In the representative case of Fig 3, TSE-DWI improved differentiation between fibrosis and tumor infiltration and prevented overstaging of stage T2. The area of fibrosis widely extended to the surface of the uterus, leading to misdiagnosis as T4 on T2WI images alone. This wide fibrotic area was thought to be caused by another disease such as post-endometriosis. In seven pathologically-proven cases, fair to perfect agreements in T-staging between TSE-DWI+T2WI images and pathology were obtained, and the two cases in Figs 1 and 3 were misdiagnosed on EPI-DWI+T2WI images as discussed in the preceding paragraph. Poor agreement in T-staging between T2WI images alone and pathology was observed. In our study, the remaining 13 cases were not pathologically proven. The reason for this was that preoperative neoadjuvant treatment was performed for T3 and T4 cases [13]. Additionally, when the patients were definitely diagnosed as T1 or T4 or as having lymph node metastasis by preoperative CT examination and colon fiberscopy, MRI examination was not performed in our hospital. Nevertheless, for all 20 cases including the pathologically-unproven cases, inter-observer agreement in T-staging for all readers was slight on T2WI alone but excellent on TSE-DWI+T2WI (kappa = 0.26 and 0.86, respectively).

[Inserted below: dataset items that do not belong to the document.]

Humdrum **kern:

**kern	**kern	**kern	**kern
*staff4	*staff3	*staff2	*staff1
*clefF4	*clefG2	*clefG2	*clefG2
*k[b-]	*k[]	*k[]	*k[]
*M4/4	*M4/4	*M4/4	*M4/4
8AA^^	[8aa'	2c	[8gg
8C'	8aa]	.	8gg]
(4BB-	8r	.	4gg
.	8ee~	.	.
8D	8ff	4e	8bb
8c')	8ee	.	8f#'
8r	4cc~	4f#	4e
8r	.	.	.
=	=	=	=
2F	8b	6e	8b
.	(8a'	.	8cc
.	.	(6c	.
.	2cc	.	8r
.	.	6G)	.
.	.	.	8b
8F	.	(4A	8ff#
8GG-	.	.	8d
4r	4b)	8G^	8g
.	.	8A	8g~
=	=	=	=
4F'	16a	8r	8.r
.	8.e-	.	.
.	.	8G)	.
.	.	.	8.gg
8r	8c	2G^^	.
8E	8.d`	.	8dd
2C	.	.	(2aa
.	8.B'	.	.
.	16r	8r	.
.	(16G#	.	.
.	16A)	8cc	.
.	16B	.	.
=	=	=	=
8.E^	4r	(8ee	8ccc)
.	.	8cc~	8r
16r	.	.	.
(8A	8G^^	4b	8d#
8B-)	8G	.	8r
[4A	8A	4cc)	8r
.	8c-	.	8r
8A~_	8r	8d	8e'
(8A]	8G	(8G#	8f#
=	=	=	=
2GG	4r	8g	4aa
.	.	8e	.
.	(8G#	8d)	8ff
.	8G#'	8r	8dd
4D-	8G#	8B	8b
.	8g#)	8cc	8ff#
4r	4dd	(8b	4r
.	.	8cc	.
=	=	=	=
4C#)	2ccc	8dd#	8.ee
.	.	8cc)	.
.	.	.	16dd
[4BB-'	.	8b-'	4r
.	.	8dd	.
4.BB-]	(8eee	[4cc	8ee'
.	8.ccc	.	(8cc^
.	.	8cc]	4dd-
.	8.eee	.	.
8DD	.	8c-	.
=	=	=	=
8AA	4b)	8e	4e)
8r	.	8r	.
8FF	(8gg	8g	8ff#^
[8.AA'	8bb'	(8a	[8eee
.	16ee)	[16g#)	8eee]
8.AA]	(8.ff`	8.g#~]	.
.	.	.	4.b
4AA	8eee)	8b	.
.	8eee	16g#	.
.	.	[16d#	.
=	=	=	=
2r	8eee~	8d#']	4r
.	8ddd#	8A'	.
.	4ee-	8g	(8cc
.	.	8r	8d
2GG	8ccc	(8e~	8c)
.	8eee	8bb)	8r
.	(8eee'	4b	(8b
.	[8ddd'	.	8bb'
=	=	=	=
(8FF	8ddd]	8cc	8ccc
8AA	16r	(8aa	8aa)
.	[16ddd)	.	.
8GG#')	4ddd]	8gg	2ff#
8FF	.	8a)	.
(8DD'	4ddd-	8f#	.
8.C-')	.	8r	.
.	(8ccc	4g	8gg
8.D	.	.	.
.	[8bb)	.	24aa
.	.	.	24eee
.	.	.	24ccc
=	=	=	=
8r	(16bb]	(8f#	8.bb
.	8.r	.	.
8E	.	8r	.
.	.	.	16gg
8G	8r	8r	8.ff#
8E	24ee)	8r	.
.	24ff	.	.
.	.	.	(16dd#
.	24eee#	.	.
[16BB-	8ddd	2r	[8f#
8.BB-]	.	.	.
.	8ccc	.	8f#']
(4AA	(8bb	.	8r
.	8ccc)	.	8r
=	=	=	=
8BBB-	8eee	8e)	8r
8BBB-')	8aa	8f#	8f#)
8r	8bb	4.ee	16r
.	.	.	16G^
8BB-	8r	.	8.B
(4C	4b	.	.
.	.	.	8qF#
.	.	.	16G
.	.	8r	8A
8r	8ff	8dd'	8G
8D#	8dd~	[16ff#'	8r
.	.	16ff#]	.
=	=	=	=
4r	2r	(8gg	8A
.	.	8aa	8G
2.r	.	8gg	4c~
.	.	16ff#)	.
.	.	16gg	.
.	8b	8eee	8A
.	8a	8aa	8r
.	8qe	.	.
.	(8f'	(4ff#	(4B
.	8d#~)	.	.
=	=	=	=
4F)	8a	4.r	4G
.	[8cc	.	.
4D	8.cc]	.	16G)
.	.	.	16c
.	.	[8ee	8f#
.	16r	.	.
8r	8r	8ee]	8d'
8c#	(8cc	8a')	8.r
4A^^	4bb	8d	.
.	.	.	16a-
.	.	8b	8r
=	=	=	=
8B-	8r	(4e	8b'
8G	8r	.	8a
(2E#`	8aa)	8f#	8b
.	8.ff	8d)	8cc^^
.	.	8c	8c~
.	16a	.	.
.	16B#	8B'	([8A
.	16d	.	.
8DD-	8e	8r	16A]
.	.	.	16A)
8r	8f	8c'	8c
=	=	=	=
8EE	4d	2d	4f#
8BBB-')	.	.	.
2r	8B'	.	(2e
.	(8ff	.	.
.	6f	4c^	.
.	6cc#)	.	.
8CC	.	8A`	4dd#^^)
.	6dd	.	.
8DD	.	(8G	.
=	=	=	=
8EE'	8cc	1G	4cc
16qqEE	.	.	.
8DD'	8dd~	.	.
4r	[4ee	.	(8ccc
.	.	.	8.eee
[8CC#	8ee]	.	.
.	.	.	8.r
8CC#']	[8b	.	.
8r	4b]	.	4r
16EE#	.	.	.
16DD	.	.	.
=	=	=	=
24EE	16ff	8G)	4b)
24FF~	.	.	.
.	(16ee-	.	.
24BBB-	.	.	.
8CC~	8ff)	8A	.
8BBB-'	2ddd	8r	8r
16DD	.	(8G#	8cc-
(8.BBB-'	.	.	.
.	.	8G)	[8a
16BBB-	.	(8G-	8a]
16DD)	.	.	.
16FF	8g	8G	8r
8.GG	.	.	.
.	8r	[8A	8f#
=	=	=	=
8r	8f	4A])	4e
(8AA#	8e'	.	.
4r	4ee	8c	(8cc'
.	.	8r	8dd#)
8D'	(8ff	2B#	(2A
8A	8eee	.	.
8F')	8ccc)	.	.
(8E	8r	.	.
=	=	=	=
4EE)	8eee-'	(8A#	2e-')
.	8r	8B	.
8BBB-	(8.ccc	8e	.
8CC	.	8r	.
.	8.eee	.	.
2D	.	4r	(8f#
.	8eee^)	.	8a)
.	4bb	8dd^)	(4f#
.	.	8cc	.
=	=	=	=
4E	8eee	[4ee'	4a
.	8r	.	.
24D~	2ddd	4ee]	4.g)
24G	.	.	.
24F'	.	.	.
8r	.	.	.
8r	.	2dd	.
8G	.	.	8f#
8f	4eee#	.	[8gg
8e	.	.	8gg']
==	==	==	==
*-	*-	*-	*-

In, addition, no readers gave higher confidence scores on T2WI images alone than on EPI/TSE-DWI+T2WI images. Consequently, DWI+T2WI was thought to be at least more useful for T-staging than T2WI alone.

There were several limitations. First, the distribution of tumors at different T-stages was uneven and the sample size was small especially for pathologically-proven cases. The required number of samples was calculated for visual scoring assessment. In addition, this study was not investigational but observational, so the MRI examinations might have been skipped as discussed in the preceding paragraph. Performing a MRI examination without neoadjuvant treatment for all cases may not be ethically justifiable. Second, TSE-DWI requires longer scan time than EPI-DWI. Third, we included examinations from both 1.5-T and 3-T MRI scanners. TSE-DWI might be better suited to a 3-T MRI scanner due to stronger image distortion and less image noise. Fourth, the axial images were obtained in the plane orthogonal to the body axis. T2WI performed in a plane perpendicular to the long axis of the rectum at the level of the tumor was reported to be useful for evaluation of extramural depth tumor invasion [4].

In conclusion, TSE-DWI was more appropriate for image fusion of T2WI and DWI compared to conventional EPI-DWI in terms of less image distortion with acceptable image noise. TSE-DWI+T2WI might be useful compared to T2WI alone and EPI-DWI+T2WI for the T-staging of primary rectal cancer.